Aspects of BBC Panorama documentary reported to Gardaí

HRI also looking into transport of horses between Ireland and abattoir in Swindon

Irish racing’s ruling body has reported aspects of BBC Panorama programme in relation to the racehorse Tammys Hill to the Gardai. File photograph: Morgan Treacy/Inpho

Irish racing’s ruling body has reported aspects of BBC Panorama programme in relation to the racehorse Tammys Hill to the Gardai. File photograph: Morgan Treacy/Inpho

 

Aspects of Monday evening’s BBC Panorama programme in relation to the racehorse Tammys Hill have been reported to the Gardai by Irish racing’s ruling body.

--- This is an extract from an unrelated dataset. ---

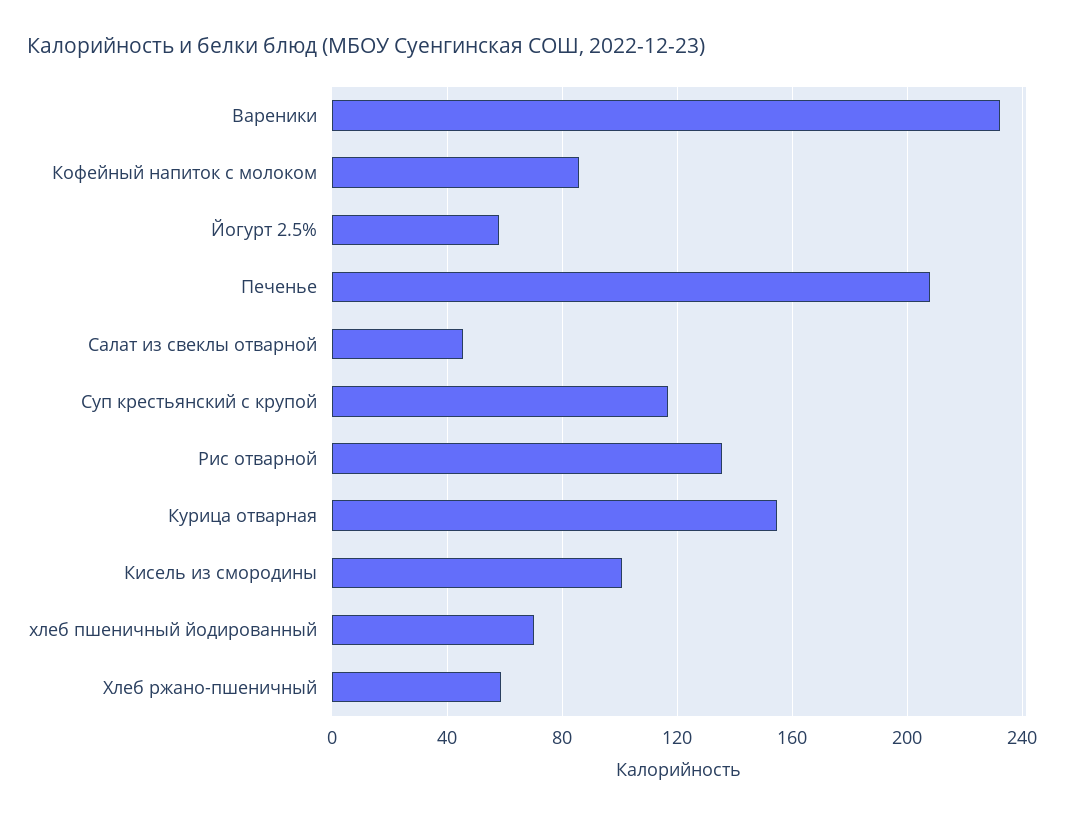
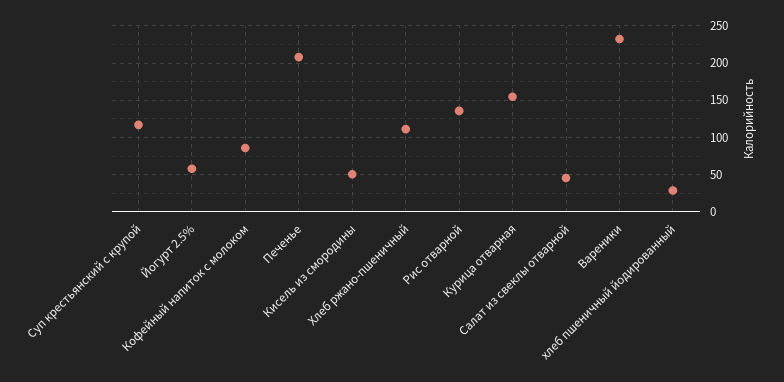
Кисель из смородины: 100 -> 50
хлеб пшеничный йодированный: 70 -> 30
Хлеб ржано-пшеничный: 60 -> 110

Horse Racing Ireland confirmed on Tuesday that it has been in contact with An Garda Siochana about how a horse, purported to be Tammys Hill, was presented for euthanasia at the F Drury and Sons abattoir in England during the course of 2019-20.

In fact the real Tammys Hill had suffered fatal injuries years before when competing in the 2015 Irish Grand National in Fairyhouse.

HRI said it has also sought the assistance of the Department of Agriculture, Food & Marine in relation to allegations made in the programme about the transport of horses from Ireland to the abattoir in Swindon in 2019-20.

It added in a statement that Irish racing is committed to the highest standards of care and welfare for each of the nearly 50,000 thoroughbreds in Ireland.

HRI’s chief executive, Brian Kavanagh, said: “The images we saw last night were abhorrent to all within Irish racing and in no way reflect the care and attention given to the overwhelming majority of horses in Ireland.

“Our people and our horses are our greatest strength, and it was sickening to see the fate which befell some horses on last night’s programme.

“We support the British Horseracing Authority’s calls for an investigation into whether there has been a departure from approved UK abattoir practices at Drury and Sons and will support such an investigation in any way we can.

“Likewise, we will work with the Department of Agriculture, Food, and the Marine in relation to transport arrangements for horses between Ireland and England.”